A divine command given to a prophet living far from his homeland carries dramatic historical weight, serving as a precise record of a distant disaster. While living in exile in Babylon, Ezekiel receives an instruction from God to document the exact date the siege on Jerusalem begins.
God demands maximum precision in this documentation. The instruction requires recording both the day of the week and the exact date of the month, which is the tenth of Tevet [מלבי״ם, מצודת דוד, רד״ק]. This emphasis highlights the core essence of the event [מצודת ציון] and underscores the powerful force of that specific day [מלבי״ם]. On this exact date, the king of Babylon drew near with his army, constructed a siege wall around Jerusalem, and initiated the blockade [רש״י, רד״ק, מצודת ציון, ביאור שטיינזלץ].
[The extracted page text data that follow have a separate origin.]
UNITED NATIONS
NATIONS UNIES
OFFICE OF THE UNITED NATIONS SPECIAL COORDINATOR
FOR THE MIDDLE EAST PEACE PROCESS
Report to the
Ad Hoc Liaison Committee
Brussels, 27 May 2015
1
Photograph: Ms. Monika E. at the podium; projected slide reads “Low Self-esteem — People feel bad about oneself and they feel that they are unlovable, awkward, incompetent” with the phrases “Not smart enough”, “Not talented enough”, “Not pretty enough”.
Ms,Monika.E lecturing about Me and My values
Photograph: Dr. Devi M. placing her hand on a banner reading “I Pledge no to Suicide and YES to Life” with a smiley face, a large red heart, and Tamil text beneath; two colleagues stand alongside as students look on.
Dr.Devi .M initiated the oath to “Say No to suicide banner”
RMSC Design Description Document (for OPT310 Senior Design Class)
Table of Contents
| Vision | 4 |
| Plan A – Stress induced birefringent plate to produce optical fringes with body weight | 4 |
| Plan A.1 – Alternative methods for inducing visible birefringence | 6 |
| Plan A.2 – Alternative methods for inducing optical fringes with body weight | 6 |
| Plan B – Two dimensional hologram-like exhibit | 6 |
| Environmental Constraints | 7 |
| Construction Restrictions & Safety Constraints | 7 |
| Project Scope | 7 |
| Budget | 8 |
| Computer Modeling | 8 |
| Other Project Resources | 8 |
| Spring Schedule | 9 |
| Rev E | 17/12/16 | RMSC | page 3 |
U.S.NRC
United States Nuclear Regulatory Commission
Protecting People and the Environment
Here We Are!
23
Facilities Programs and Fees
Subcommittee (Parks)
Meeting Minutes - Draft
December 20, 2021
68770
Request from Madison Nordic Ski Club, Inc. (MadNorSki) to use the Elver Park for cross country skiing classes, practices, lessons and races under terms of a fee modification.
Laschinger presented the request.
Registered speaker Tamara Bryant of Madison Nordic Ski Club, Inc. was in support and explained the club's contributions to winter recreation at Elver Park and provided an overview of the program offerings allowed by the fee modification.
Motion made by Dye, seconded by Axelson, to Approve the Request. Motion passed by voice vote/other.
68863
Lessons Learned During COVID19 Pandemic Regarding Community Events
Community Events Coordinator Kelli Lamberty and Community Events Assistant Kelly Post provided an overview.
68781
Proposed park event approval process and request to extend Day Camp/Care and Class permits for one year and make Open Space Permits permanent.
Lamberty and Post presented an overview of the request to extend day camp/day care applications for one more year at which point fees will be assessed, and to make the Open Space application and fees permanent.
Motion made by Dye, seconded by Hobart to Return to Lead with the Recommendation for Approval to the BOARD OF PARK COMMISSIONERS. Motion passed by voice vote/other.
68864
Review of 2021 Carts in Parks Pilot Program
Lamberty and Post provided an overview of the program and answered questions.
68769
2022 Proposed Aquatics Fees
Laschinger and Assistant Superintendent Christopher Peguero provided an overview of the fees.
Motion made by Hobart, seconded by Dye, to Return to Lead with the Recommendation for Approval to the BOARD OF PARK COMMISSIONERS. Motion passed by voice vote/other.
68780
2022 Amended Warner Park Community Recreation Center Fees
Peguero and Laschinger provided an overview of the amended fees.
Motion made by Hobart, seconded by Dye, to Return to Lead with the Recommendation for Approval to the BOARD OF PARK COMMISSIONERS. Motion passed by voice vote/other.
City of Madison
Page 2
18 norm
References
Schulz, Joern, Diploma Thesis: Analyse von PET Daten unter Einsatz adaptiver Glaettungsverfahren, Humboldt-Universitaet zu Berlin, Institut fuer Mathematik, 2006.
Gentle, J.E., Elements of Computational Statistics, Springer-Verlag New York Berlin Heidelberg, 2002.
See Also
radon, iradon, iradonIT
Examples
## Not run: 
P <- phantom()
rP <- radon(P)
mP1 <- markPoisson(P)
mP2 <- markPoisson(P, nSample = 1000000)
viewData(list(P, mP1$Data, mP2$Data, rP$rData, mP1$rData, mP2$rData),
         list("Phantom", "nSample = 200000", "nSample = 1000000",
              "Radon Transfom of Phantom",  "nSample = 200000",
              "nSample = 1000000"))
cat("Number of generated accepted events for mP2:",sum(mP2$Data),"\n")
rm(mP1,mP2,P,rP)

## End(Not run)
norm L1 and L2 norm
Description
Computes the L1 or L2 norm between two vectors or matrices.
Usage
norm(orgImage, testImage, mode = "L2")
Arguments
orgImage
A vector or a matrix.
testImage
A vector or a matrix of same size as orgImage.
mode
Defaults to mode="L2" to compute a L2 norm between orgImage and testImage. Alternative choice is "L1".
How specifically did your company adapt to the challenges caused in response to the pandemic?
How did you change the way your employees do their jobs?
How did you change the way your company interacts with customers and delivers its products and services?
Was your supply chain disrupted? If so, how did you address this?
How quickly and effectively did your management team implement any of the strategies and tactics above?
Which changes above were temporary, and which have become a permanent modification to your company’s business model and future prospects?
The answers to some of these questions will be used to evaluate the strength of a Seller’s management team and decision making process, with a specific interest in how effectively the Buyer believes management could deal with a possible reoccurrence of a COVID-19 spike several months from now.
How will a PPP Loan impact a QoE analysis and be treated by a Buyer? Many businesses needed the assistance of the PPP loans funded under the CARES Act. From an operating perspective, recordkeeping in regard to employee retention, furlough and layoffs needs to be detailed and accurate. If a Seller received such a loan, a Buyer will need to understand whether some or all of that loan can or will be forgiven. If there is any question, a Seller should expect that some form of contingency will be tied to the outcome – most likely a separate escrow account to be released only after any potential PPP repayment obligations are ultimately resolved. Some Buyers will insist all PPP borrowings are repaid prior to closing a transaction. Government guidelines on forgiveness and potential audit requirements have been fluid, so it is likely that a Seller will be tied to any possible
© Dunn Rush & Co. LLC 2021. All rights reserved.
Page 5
The requirement to immediately write down the date, despite being hundreds of miles away in Babylon, is designed to establish the prophet's credibility. The primary approach among commentators is that this written record serves as irrefutable proof. When messengers eventually arrive from Jerusalem and confirm that the siege began on that exact documented day, the exiled community will recognize Ezekiel as a true prophet speaking in the name of God. Consequently, they will stop listening to the false prophets who had been feeding them empty hopes [מצודת דוד, רד״ק, חומת אנך]. Furthermore, this act of recording grants the day lasting historical significance for future generations [ביאור שטיינזלץ].
Beyond serving as prophetic proof, the beginning of the siege carries an element of divine kindness. The very fact that the city endured a prolonged blockade was intended to give its inhabitants time to be awakened by fear and repent before the ultimate destruction occurred [חומת אנך]. Additionally, the duration of the siege holds deep symbolic meaning. The exact number of days the city remained under attack before its walls were breached corresponds perfectly to the number of years the Israelites lived as a free nation, stretching from the Exodus from Egypt until the fall of the Temple [מלבי״ם].